'subscript' is unavailable: cannot subscript String with a CountableClosedRange, see the documentation comment for discussion

Question

In Swift 4, I'm getting this error when I try to take a Substring of a String using subscript syntax.

'subscript' is unavailable: cannot subscript String with a CountableClosedRange, see the documentation comment for discussion

For example:

let myString: String = "foobar"
let mySubstring: Substring = myString[1..<3]

Two questions:

How can I resolve this error?
Where is "the documentation comment for discussion" that was referred to in the error?

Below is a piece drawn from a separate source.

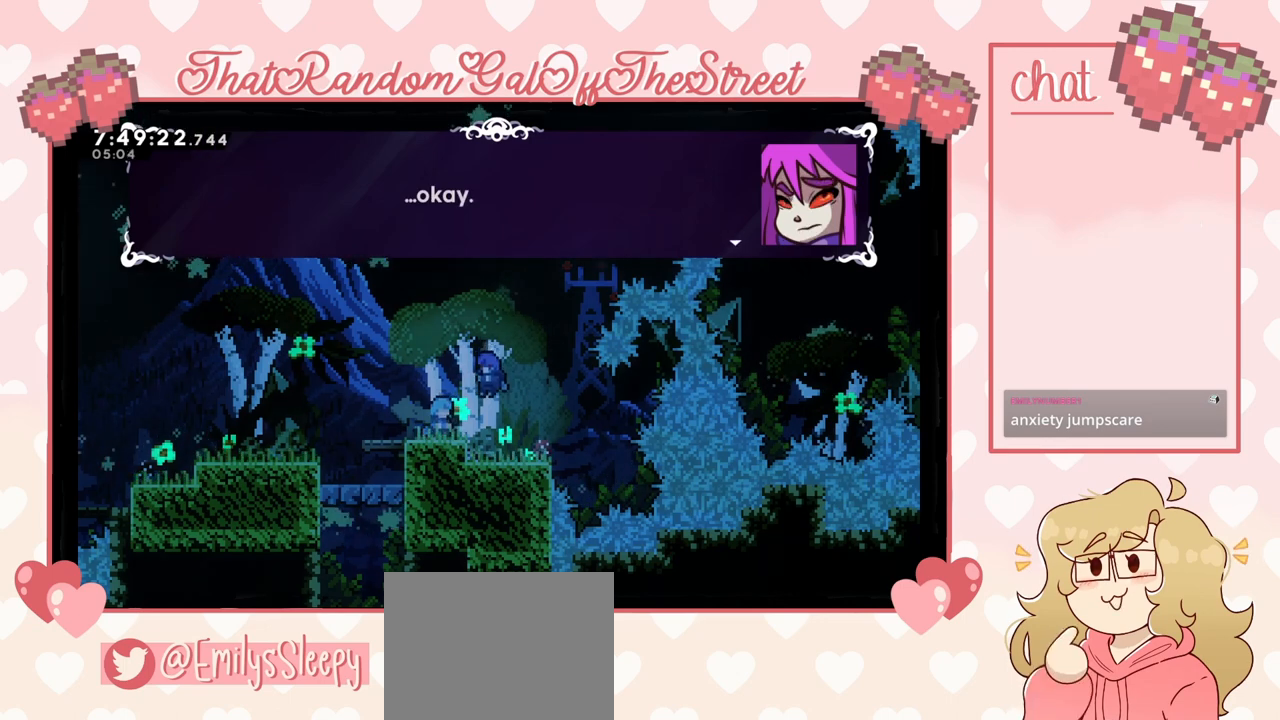
{"buttons": [], "left_stick": "center", "right_stick": "center", "events": []}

@KrisRoofe Somebody correct me if I'm wrong, but I think this is due to Extended Grapheme Clusters used to achieve native Unicode support. The swift Strings and Characters documentation states: >Every instance of Swift’s Character type represents a single extended grapheme cluster. An extended grapheme cluster is a sequence of one or more Unicode scalars that (when combined) produce a single human-readable character. https://docs.swift.org/swift-book/LanguageGuide/StringsAndCharacters.html — Barry Jones, Mar 28 '19 at 19:16
You should make simple things simple and complicated things possible. Many times Apple makes simple things complicated in order to make complicated things possible. — Bob Ueland, Apr 14 '19 at 02:53

p-sun · Accepted Answer · 2017-11-11T15:53:54.647

102

If you want to use subscripts on Strings like "palindrome"[1..<3] and "palindrome"[1...3], use these extensions.

Swift 4

extension String {
    subscript (bounds: CountableClosedRange<Int>) -> String {
        let start = index(startIndex, offsetBy: bounds.lowerBound)
        let end = index(startIndex, offsetBy: bounds.upperBound)
        return String(self[start...end])
    }

    subscript (bounds: CountableRange<Int>) -> String {
        let start = index(startIndex, offsetBy: bounds.lowerBound)
        let end = index(startIndex, offsetBy: bounds.upperBound)
        return String(self[start..<end])
    }
}

Swift 3

For Swift 3 replace with return self[start...end] and return self[start..<end].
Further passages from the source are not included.